As the week continued, Grant looked for ways to extricate his army from its immobile position. Hoping to draw Lee out of his fortifications, he sent a flurry of orders to subordinates throughout Virginia and planned three separate maneuvers. First, Major General David Hunter's army would threaten Confederate supplies in the Shenandoah Valley. Then, Sheridan would lead his cavalry to destroy the Virginia Central Railroad. Grant's third move was to quietly pack up his own army and move across the James River, intending to once again slip around Lee.
The plan worked. On 12 June, the Army of the Potomac slipped across the James, and Lee was forced to act accordingly. He had no choice but to divide his army to meet these threats. The Confederate Second Corps, under Lieutenant General Jubal Early, was dispatched to the Shenandoah to meet Hunter's invasion, while two cavalry divisions were sent in pursuit of Sheridan. The rest of Lee's army disengaged from Cold Harbor and moved to protect Petersburg, a critical railroad junction south of Richmond, and Grant's most likely destination.

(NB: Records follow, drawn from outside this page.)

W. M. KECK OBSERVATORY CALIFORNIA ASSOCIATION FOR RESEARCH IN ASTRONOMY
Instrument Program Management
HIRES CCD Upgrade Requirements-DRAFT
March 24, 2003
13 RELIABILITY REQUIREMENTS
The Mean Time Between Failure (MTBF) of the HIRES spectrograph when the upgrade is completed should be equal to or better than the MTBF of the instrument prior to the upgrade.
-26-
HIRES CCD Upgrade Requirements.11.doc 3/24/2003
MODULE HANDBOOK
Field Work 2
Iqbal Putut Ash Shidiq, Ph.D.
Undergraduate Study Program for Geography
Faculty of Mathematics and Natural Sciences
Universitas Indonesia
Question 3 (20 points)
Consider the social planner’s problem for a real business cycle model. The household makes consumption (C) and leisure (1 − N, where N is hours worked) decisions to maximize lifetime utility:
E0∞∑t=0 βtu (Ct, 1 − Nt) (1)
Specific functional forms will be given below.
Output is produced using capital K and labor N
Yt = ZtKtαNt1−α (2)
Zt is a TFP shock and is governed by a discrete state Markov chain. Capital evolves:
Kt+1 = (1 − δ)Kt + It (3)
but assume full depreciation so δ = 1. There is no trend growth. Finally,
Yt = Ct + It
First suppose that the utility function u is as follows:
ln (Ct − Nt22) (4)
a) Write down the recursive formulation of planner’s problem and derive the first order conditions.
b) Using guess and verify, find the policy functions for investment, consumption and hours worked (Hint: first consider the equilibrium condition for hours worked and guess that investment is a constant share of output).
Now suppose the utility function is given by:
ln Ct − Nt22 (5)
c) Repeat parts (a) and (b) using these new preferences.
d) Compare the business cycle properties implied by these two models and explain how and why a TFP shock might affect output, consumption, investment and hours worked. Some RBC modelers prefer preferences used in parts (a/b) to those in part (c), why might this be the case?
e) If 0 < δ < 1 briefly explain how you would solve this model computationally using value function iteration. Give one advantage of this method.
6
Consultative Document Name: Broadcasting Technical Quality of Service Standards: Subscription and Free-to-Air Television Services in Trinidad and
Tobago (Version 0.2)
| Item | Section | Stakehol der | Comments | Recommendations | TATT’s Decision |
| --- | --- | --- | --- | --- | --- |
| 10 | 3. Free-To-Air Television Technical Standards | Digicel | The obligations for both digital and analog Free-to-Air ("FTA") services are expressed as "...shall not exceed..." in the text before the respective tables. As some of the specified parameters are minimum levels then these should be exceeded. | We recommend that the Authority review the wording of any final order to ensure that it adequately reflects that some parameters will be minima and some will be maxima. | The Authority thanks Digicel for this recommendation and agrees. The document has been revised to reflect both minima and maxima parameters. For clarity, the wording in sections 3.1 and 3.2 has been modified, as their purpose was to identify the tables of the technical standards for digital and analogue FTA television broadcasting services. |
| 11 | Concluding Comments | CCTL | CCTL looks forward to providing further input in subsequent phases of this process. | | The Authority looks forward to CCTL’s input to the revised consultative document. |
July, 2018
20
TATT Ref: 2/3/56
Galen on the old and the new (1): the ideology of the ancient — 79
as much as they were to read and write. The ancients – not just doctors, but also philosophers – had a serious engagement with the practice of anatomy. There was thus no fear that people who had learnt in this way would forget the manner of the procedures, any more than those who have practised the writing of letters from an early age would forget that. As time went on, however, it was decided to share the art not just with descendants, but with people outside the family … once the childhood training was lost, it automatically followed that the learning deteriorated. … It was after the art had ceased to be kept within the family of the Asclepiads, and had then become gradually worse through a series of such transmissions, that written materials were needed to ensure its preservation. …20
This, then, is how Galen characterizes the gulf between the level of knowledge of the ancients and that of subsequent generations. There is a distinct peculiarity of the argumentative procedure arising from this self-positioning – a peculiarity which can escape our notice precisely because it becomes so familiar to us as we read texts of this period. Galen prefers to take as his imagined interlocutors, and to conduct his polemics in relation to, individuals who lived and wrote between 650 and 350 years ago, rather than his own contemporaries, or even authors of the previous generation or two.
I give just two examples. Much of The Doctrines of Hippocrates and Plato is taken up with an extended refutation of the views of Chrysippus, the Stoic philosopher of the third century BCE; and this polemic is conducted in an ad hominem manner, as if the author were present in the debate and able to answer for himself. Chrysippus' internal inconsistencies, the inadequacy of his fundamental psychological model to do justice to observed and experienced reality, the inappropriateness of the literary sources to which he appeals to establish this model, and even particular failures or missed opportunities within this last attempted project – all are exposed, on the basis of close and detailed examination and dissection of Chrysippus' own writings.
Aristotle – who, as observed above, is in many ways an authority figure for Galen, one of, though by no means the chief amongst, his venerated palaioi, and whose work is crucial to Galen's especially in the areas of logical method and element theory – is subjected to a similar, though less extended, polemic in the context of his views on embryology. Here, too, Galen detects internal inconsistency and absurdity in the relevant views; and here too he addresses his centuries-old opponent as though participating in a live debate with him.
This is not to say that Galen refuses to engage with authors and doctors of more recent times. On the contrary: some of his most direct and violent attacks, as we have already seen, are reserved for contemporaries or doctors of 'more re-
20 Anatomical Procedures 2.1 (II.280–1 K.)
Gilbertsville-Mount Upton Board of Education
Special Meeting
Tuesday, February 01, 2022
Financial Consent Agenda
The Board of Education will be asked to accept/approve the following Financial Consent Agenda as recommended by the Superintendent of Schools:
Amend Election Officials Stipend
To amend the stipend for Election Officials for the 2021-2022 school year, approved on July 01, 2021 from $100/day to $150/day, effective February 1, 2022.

And so, the Battle of Cold Harbor was over. 12,737 Union soldiers had been listed killed, wounded, captured, or missing – over half of these casualties occurring during the 20-minute attack of 3 June – compared to only 4,595 Confederate losses. It was one of the most lopsided major battles of the entire war. It was also, as it would turn out, the last major battle won by General Lee and his intrepid Army of Northern Virginia.
For the rest of the year, that army would be bogged down in the Siege of Petersburg, marking a new phase of static trench warfare. Gone were the swift maneuverings and big bloody battles of the Overland Campaign; at Petersburg, each army would sit in its trenches, hoping to slowly bleed the other dry. Aside from its bloodshed, Cold Harbor therefore marked the end of one phase of the war, and the beginning of another.